== SELECTED EXTRACT

WeWork Prestige Central 3[rd] Floor, 36 Infantry Road Bengaluru 560001, India Tel: +91 80 22231414 www.3M.com/in

November 10, 2023

To,

  1. BSE Limited,

1st Floor, New Trading Ring, Rotunda Building P.J. Towers, Dalal Street, Fort Mumbai - 400 001

Scrip Code - 523395

  1. National Stock Exchange of India Limited Exchange Plaza, Bandra – Kurla Complex Bandra (E), Mumbai – 400 051

Scrip Code – 3MINDIA Sub: Disclosure pursuant to Regulation 30 of the SEBI (Listing Obligations and Disclosure Requirements) Regulations, 2015

Ref: Term-sheet to be executed in relation to the health care business

Pursuant to Regulation 30 of SEBI (Listing Obligations and Disclosure Requirements) Regulations, 2015, we wish to inform you that the board of directors of 3M India Limited (“ Company ”), in the board meeting held today i.e., on November 10, 2023 discussed and approved the binding term sheet proposed to be executed with 3M Healthcare US Opco, LLC (US), 3M Healthcare LATAM/APAC Export Corporation (US), 3M Healthcare Intellectual Properties Company (US) and 3M Unitek Corporation (US), which setsout the key terms and conditions for the licensed manufacturing, reselling and distributorship arrangements to be entered into between the aforesaid entities and the Company in relation to the Health Care business of the Company. The aforesaid term sheet was negotiated and finalized pursuant to the approval granted by the board of directors of the Company in their meeting held on May 30, 2023.

====
== DATA BELOW

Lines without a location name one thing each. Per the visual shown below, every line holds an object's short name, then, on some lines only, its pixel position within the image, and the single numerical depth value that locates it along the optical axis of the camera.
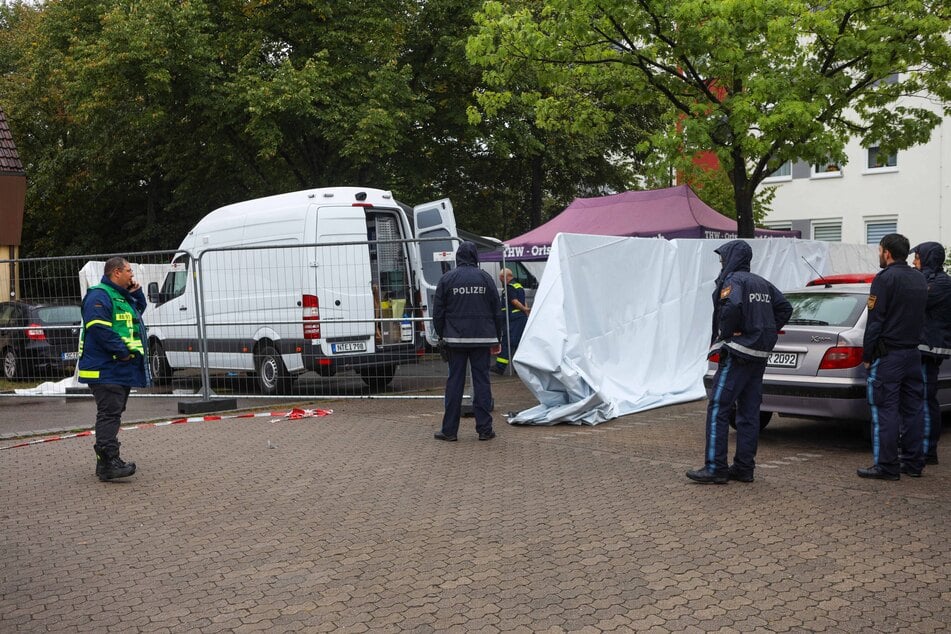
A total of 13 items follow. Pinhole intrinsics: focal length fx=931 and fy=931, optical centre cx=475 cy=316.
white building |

====

## QUESTIONS ON THE MATERIAL
1. In the disclosure letter, on what date was the board meeting that approved the binding term sheet held?
2. Write out the passage of the disclosure letter starting at "Pursuant to Regulation 30 of SEBI" and ending at "May 30, 2023.".
3. Translate this sentence from the disclosure letter into Spanish: "The aforesaid term sheet was negotiated and finalized pursuant to the approval granted by the board of directors of the Company in their meeting held on May 30, 2023."
None of the lines are needed for this work.

## ANSWERS BY TASK
1. November 10, 2023.

2.
Pursuant to Regulation 30 of SEBI (Listing Obligations and Disclosure Requirements) Regulations, 2015, we wish to inform you that the board of directors of 3M India Limited (“ Company ”), in the board meeting held today i.e., on November 10, 2023 discussed and approved the binding term sheet proposed to be executed with 3M Healthcare US Opco, LLC (US), 3M Healthcare LATAM/APAC Export Corporation (US), 3M Healthcare Intellectual Properties Company (US) and 3M Unitek Corporation (US), which setsout the key terms and conditions for the licensed manufacturing, reselling and distributorship arrangements to be entered into between the aforesaid entities and the Company in relation to the Health Care business of the Company. The aforesaid term sheet was negotiated and finalized pursuant to the approval granted by the board of directors of the Company in their meeting held on May 30, 2023.

3. La mencionada hoja de términos fue negociada y finalizada conforme a la aprobación otorgada por el consejo de administración de la Compañía en su reunión celebrada el 30 de mayo de 2023.